El profesor de Oxford se volvió hacia el mueble y abrió un cajón, lo que llevó a los rusos a amartillar las armas, en actitud de alerta, sin saber qué saldría de allí. Cummings metió las manos en el cajón y sacó un gran panel blanco, que fue a colgar de un clavo ya colocado en la pared. Era una pizarra, de superficie láctea y lisa como el marfil, igual a tantas otras usadas en las reuniones de trabajo de las empresas. El académico cogió un rotulador y marcó un punto negro en la blancura.
– Todo comenzó en un punto, hace quince mil millones de años -dijo-. Toda la materia, el espacio y las fuerzas estaban comprimidos en un punto infinitamente pequeño que, de repente, sin que sepamos por qué, se expandió… humpf… y fue creando el universo.
– El Big Bang -observó Tomás, ya familiarizado con ese tema.

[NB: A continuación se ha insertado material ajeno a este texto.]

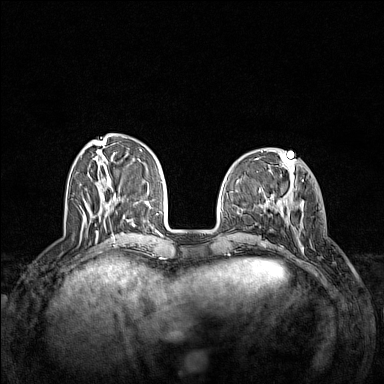
Breast MRI (dynamic contrast-enhanced), one axial slice. Position 46 of 160 along the scan axis. Dynamic contrast-enhanced series, time point 2 of 7 at this slice position (early post-contrast). 1.5 T. TE 1.8 ms, TR 5 ms. 384 × 384 image matrix, field of view 340 × 340 mm. Female patient.
Annotated regions visible in this slice (semi-automatically segmented with operator editing):
- enhancing-tissue mask used for the functional tumour volume (all voxels passing the contrast-enhancement thresholds inside the analysis volume; usually the tumour): bounding box <282,199,305,252> (left, top, right, bottom; pixels)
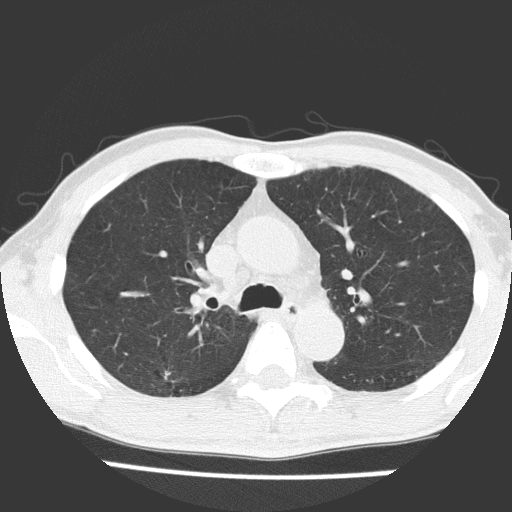
Low-dose screening chest CT, one axial slice; position 110 of 160 along the scan axis; reconstruction kernel FC51; 120 kVp; lung window (W 1500 / L -600 HU); 2 mm slice thickness; 512 × 512 image matrix, field of view 309 × 309 mm.
Structures marked on this image (manually delineated by an expert):
- lesion 1 (tumor, upper lobe of right lung): bounding box (x1, y1, x2, y2) in pixels: (164, 371, 172, 382)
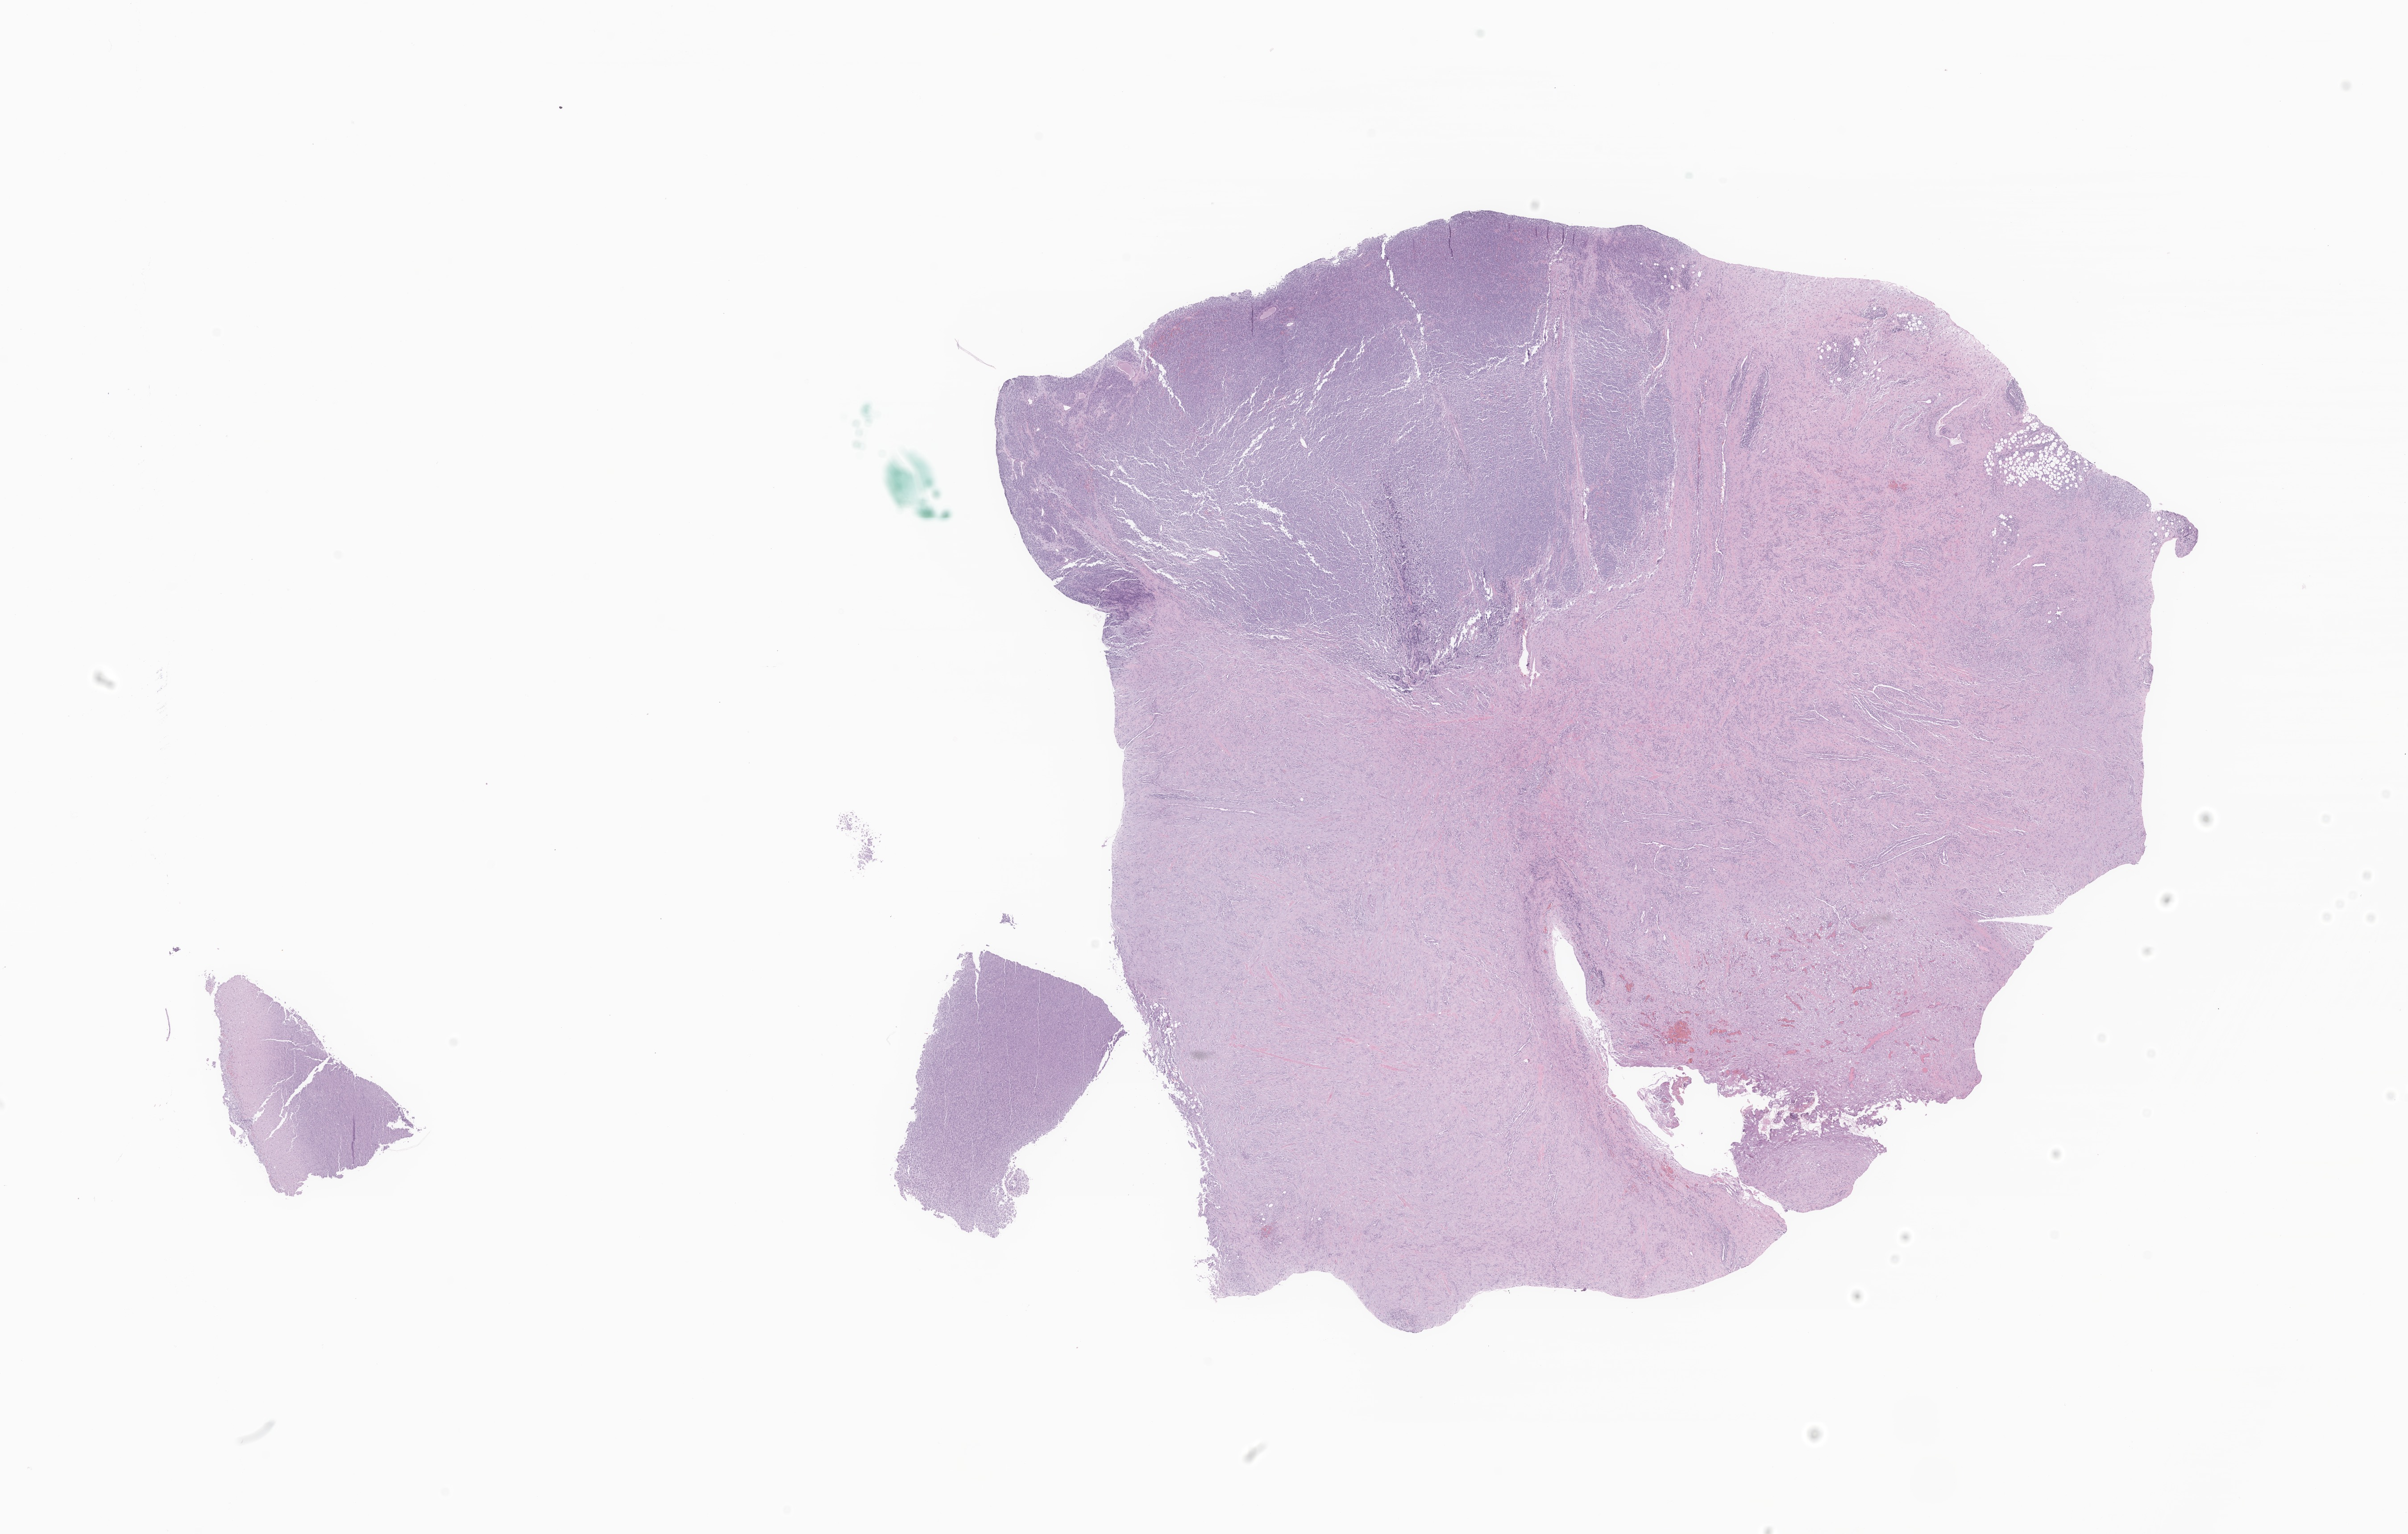
Haematoxylin and eosin whole-slide image of tumor tissue from the mediastinum, whole scanned area (about 22.7 x 14.5 mm) shown as a low-resolution overview; formalin-fixed, paraffin-embedded (FFPE) tissue. Patient: male, age 80 months (6 years 8 months).
Recorded diagnosis: Rhabdomyosarcoma, NOS.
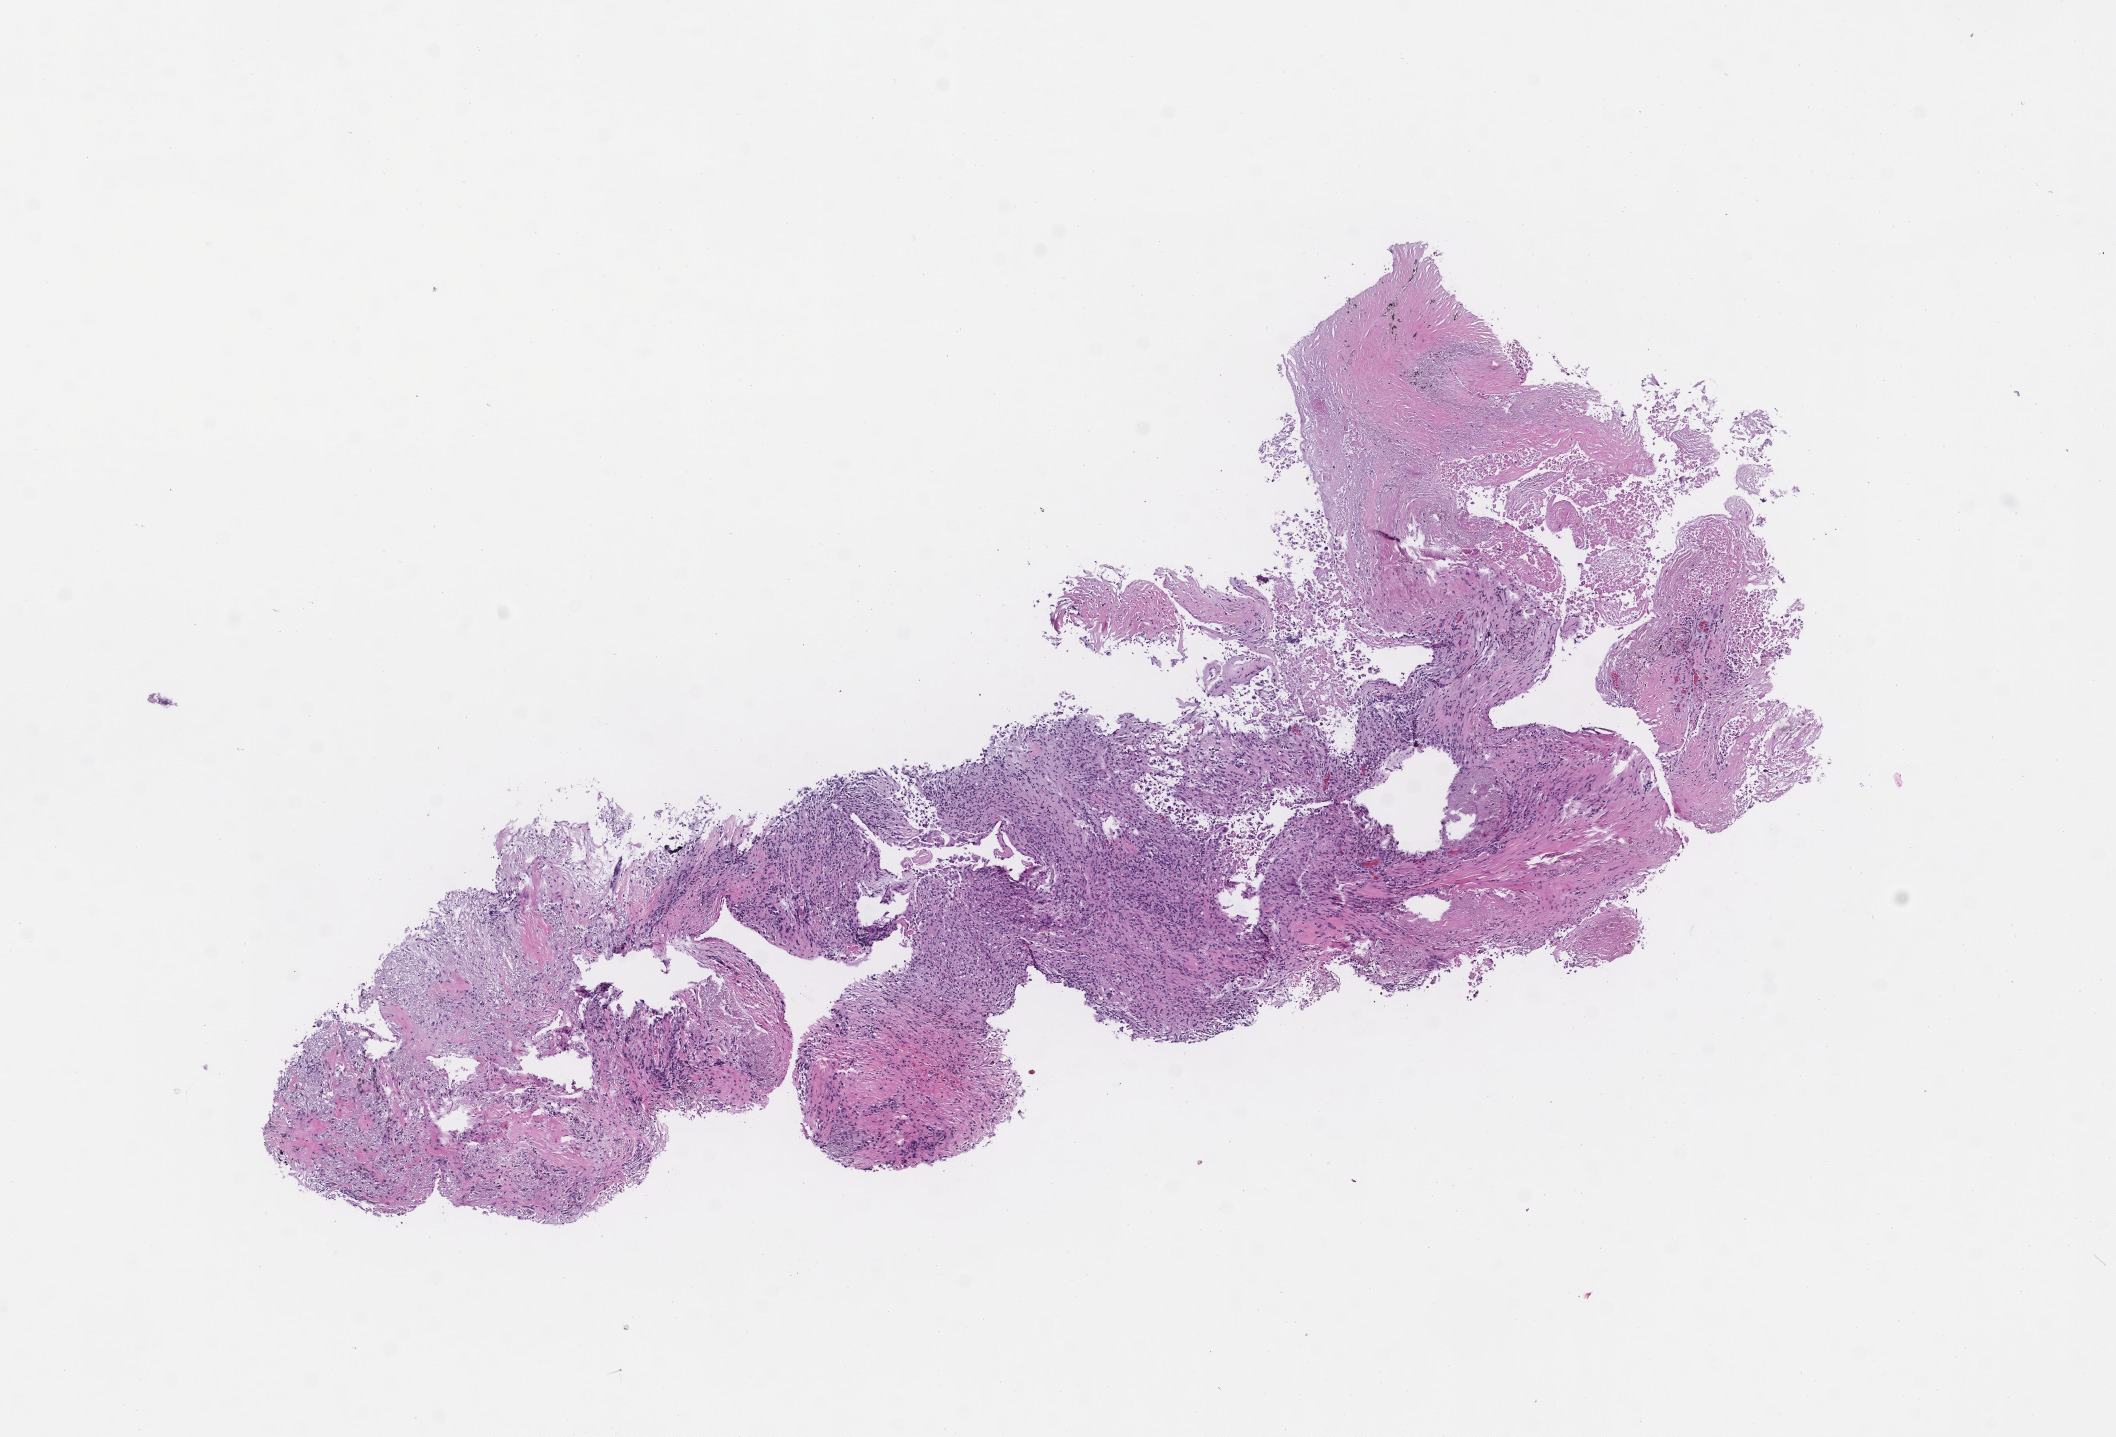
Haematoxylin and eosin whole-slide image, a low-resolution overview of the entire scanned area, about 8.5 x 5.8 mm. Formalin-fixed, paraffin-embedded (FFPE) tissue. Tissue site: lung. Collected at baseline (before treatment). Male patient.
This section: primary tumor. Diagnosis: Non-Small Cell Lung Carcinoma.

– Exacto -confirmó Cummings-. El Big Bang. Los primeros segundos fueron, como debéis imaginar… humpf… muy atribulados. Comenzaron a formarse quarks y anti-quarks, que constituyeron los hadrones. Al cabo de un milisegundo, se formaron los electrones y los neutrinos, junto con sus antipartículas. El universo estaba en… humpf… expansión acelerada y, a medida que crecía, iba enfriándose. Eso permitió que, a los cien segundos, los neutrones comenzasen a convertirse en protones. Unos instantes después, las partículas se reunieron en núcleos, pero aún había poco espacio en el universo y la temperatura era demasiado elevada, por lo que los… humpf… electrones colisionan con los fotones y se destruyen unos a otros. Si pudiésemos viajar en el tiempo, veríamos que el universo parecía, en ese momento, una niebla densa. Sólo al cabo de trescientos mil años, cuando la temperatura descendió hasta menos de tres mil grados Celsius, los núcleos lograron atraer electrones de un modo estable. Se formaron… humpf… los primeros átomos. -Contempló a su extraño público, formado por dos académicos portugueses y cuatro gánsteres rusos-. ¿Y cuál fue, os pregunto, el primer átomo que se formó?
Los rusos se encogieron de hombros, casi indiferentes. Su especialidad era otra.
– Hidrógeno -respondió Filipe, que ya conocía la respuesta.
Cummings se volvió hacia la pizarra y trazó una gran H en la superficie blanca.
– Hidrógeno -confirmó-. El primer elemento de la tabla periódica, el más simple de todos los átomos. -Marcó dos puntos, uno al lado del otro, y dibujó un círculo a su alrededor-. Hay un protón y un neutrón en el núcleo y un electrón que órbita. Humpf…, nada más elemental. -Se volvió a su público-. También se crearon los átomos de helio, pero los de hidrógeno eran los más abundantes. Por cada átomo de helio había nueve de hidrógeno.